Prise d'antenne : 20h00
Coup d'envoi : 20h30
Le FC Nantes de Baptiste Gentili est sur «le bon chemin» au moment de recevoir Tours, ce vendredi (20h30). Des progrès qui font du bien au club.
Avec le temps, on s'habitue. Il n'y a pas si longtemps, le FC Nantes était l'un des meilleurs clubs de France. Sacré champion en 2001, il était l'exemple à suivre, notamment pour son école de football, la fameuse Jonelière. Aujourd'hui, tout ça est bien loin. Et les amoureux de la grande époque en sont réduits à suivre les Canaris se débattre en Ligue 2, Championnat duquel il est très difficile de s'extirper. Sauvé in extremis l'an passé, le club est désormais tourné vers l'avenir, et une possible remontée qui récompenserait ses efforts depuis de longs mois. «Je dis toujours qu'un élève qui passe un examen a la pression quand il ne sait pas. Quand il a appris, il est serein. Nous, c'est un peu ça, estime l'entraîneur nantais, Baptiste Gentili. On sait très bien qu'on a eu un début de saison difficile, qu'on a été perturbés... les choses se mettent en place. On est sur le bon chemin. Il faut valider tout ça.»
Même si «l'équilibre est encore fragile», selon Gentili, Nantes va mieux, c'est incontestable. Oubliée cette longue descente aux enfers qui semblait interminable. Oublié ce remue-ménage autour du président Waldemar Kita, accusé à tort et à travers de tous les maux de la terre. A présent, le FCN veut avancer.

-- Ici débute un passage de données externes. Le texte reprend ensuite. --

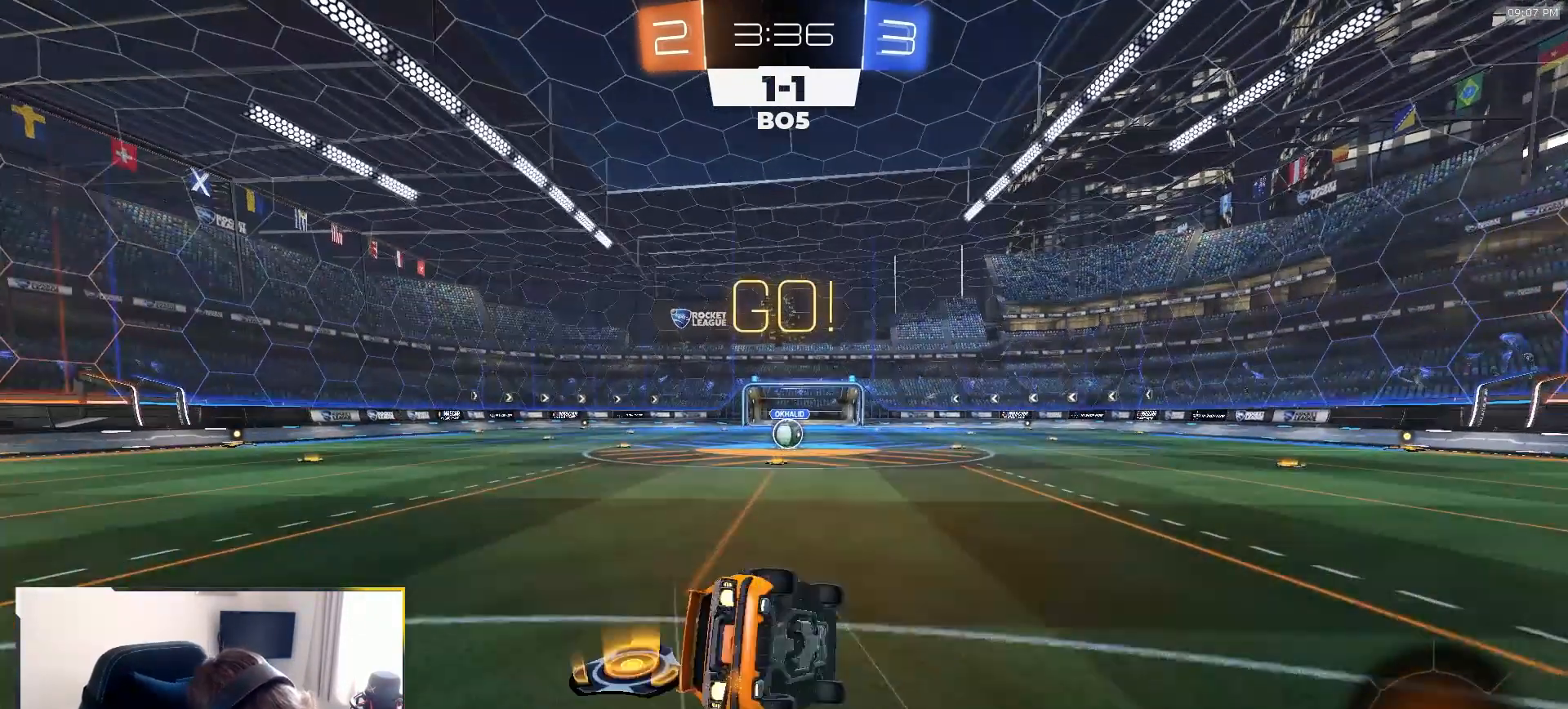
{"dt_ms": 500, "buttons": ["L1", "R1", "R2"], "left_stick": "down-left", "right_stick": "center", "events": [[50, "left_stick", "down-left"], [217, "TRIANGLE", "down"], [367, "TRIANGLE", "up"]]}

Et force est de constater que tout le monde tire enfin dans le même sens. «Aujourd'hui, on a un entraîneur (Gentili) qui est un mec humain, l'équipe est intéressante, même si elle manque encore de caractère. J'ai fait revenir au club Ziani, Amisse, des super gars. Ça a pris du temps de faire le ménage, mais on est en train de créer une bonne ambiance familiale au sein du club», se félicitait Kita, mardi dans France Football. Son équipe a retrouvé du crédit, mais lui aussi.

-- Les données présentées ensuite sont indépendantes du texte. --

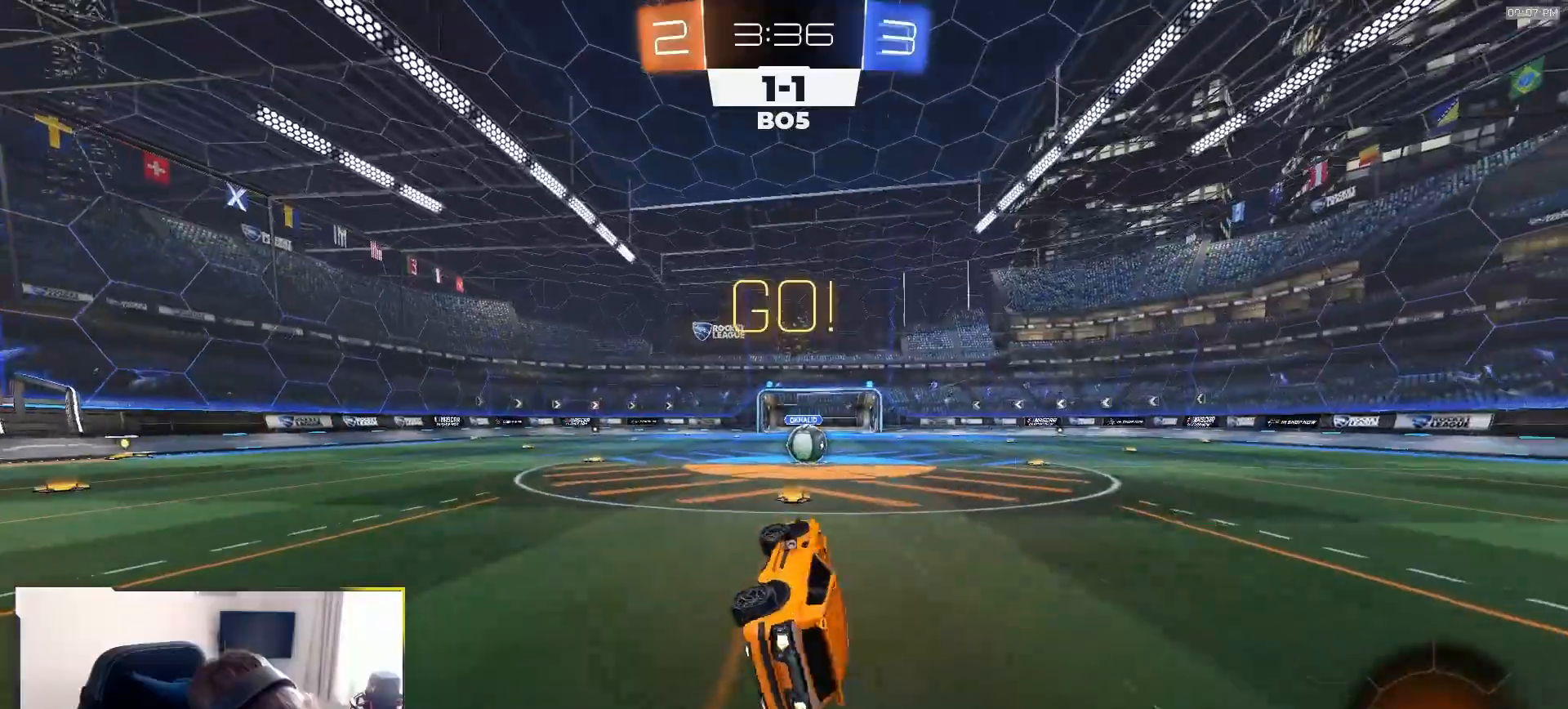
{"dt_ms": 500, "buttons": ["R2"], "left_stick": "center", "right_stick": "center", "events": [[167, "L1", "up"], [167, "left_stick", "center"], [200, "R1", "up"]]}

Car depuis son arrivée en août 2007, l'homme d'affaires franco-polonais n'a pas été épargné. «Quand vous ne pouvez pas sortir du stade sans la police, qu'on tape sur votre voiture, il faut être solide pour supporter cela, se souvient-il. Mais je ne dramatise pas.» A l'inverse, Kita «assume tout» et n'a jamais eu autant envie de rester. «Je ne peux pas partir comme ça! Je suis un chef d'entreprise. Il y a 170 personnes à nourrir au FC Nantes. Admettons qu'un jour j'en ai marre. Qu'est-ce que je fais? Je pars en courant sans laisser d'adresse? Impossible», assure-t-il. Sixièmes avant de recevoir Tours, vendredi, les Canaris restent sur deux victoires d'affilée. Face au coleader, l'occasion est belle de confirmer. «On arrive à la dixième journée et je persiste à dire que c'est là qu'on se fait une idée et à se situer, annonce Gentili, prudent. Après ces trois matches, on y verra plus clair. Si on arrive à obtenir les résultats qu'il faut, on marquera certainement un avantage psychologique.»